When people find out we foster, they always ask the same question: How can you let them go? And that is really what we all wonder in the foster-to-adopt world, isn’t it? What if we say yes to a placement that we hope will be permanent and then have to let go?
If only there were a FAQ for this frequently asked question. You could look it up and it would give you reassuring steps to follow. Or better yet, it would say: What are you worried about? This will never happen to you.
I don’t have the answers but I can tell you that in my experience, the benefits far outweigh the risks. Any kind of adoption can fall through. Our first attempt was traditional adoption and we entered into a low-risk adoption plan. 24 hours after the baby was in our arms, he went back to his birth mother. We had two more adoptions fall through before the fourth one “took.” It turned out that our oldest daughter (now 15) was truly “meant” to be ours. Any adoption can fall through. I’d say in some ways, foster care to adopt is actually lower risk.
When our three youngest ones first came to us, I thought there was a less than 50% chance that they would be legally free for adoption one day. We did not tell anyone we had them on legal risk. We were even evasive with our older children. We didn’t want anyone to start thinking they were ours. They came to us in at the end of February with a jury trial for removal set for April. That trial was postponed to May, then June, and finally in July the judge ordered mediation. We went to mediation without a shred of hope. By then I put our chances at about 20%. Birth mom was doing everything she had been asked to do — she’d never looked better. When we entered mediation they said, “Having you here is a formality. We do not expect anything to come out of it.” Yet shockingly, by late afternoon, Mom voluntarily relinquished the children, and then the birth fathers did too. I was in shock. I had so much adrenalin running through my system, I could have sprinted the 50 miles home.

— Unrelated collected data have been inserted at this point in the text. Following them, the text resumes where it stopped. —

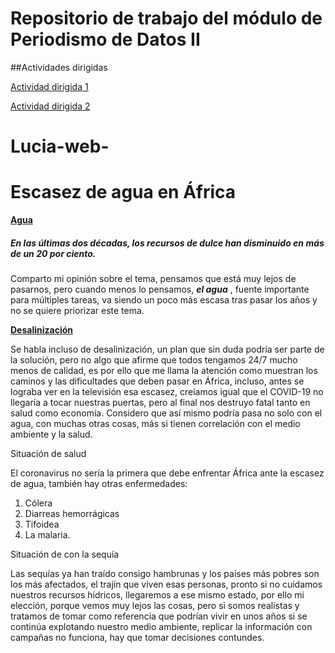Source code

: <h1>Repositorio de trabajo del módulo de Periodismo de Datos II</h1>


##Actividades dirigidas 


[Actividad dirigida 1](ad1.md)


[Actividad dirigida 2](ad2.md)







# Lucia-web-
<h1>Escasez de agua en África</h1>

**[Agua](https://www.telesurtv.net/telesuragenda/africa-escasez-agua-20210830-0027.html#:~:text=Para%20contrarrestar%20la%20situaci%C3%B3n%20actual,fluctuaciones%20clim%C3%A1ticas%20y%20las%20sequ%C3%ADas.)** 

<h5>En las últimas dos décadas, los recursos de dulce han disminuido en más de un 20 por ciento.</h5>

Comparto mi opinión sobre el tema, pensamos que está muy lejos de pasarnos, pero cuando menos lo pensamos, <em><strong>el agua</strong></em> , fuente importante para múltiples tareas, va siendo un poco más escasa tras pasar los años y no se quiere priorizar este tema. 

**[Desalinización](https://www.iberdrola.com/innovacion/desalinizacion#:~:text=QU%C3%89%20ES%20LA%20DESALINIZACI%C3%93N,el%20consumo%20humano%20o%20agr%C3%ADcola.)** 

<p>Se habla incluso de desalinización, un plan que sin duda podría ser parte de la solución, pero no algo que afirme que todos tengamos 24/7 mucho menos de calidad, es por ello que me llama la atención como muestran los caminos y las dificultades que deben pasar en África, incluso, antes se lograba ver en la televisión esa escasez, creíamos igual que el COVID-19 no llegaría a tocar nuestras puertas, pero al final nos destruyo fatal tanto en salud como economía. Considero que así mismo podría pasa no solo con el agua, con muchas otras cosas, más si tienen correlación con el medio ambiente y la salud.</p>

<p>Situación de salud 
</p>

<p>El coronavirus no sería la primera que debe enfrentar África ante la escasez de agua, también hay otras enfermedades:</p>
  <ol>
  <li>Cólera</li>
  <li>Diarreas hemorrágicas</li>
  <li>Tifoidea</li>
  <li>La malaria.</li>
</ol>


<p>Situación de con la sequía 
</p>

<p>Las sequías ya han traído consigo hambrunas y los países más pobres son los más afectados, el trajín que viven esas personas, pronto si no cuidamos nuestros recursos hídricos, llegaremos a ese mismo estado, por ello mi elección, porque vemos muy lejos las cosas, pero si somos realistas y tratamos de tomar como referencia que podrían vivir en unos años si se continúa explotando nuestro medio ambiente, replicar la información con campañas no funciona, hay que tomar decisiones contundes. </p>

Later, I came to a realization of why foster care may actually be less risky than traditional adoption. In traditional, you are dealing with a birth mother who likely has no idea how she will actually feel once that baby is in her arms. She cannot plan ahead for those emotions. No matter how good-faith her adoption plan is, there is much unknown. There is also a birth father in the works who cannot be counted on until he voluntarily terminates.
In foster-to-adopt, you have a case management team. This team has been working with these kids from the beginning. Before they start looking for a legal risk home, they have identified “adoption” as the permanency plan for these children. They have exhausted the possibility of all relatives who could care for the children. They have reasons– some of which you may never know– for believing the family can never be reunited. The “unknown” is how the actual involuntary termination trial will go. If it goes before a jury, there is a risk there. If it is decided by a judge, the risk is very low. These cases do not get to the termination stage without a lot of leg work.
So yes, there is a risk, and it is a tangible one that should be considered. But in truth, there is always risk when you put your heart out there . . and you have to decide for yourself– is it worth it? I hope you say yes.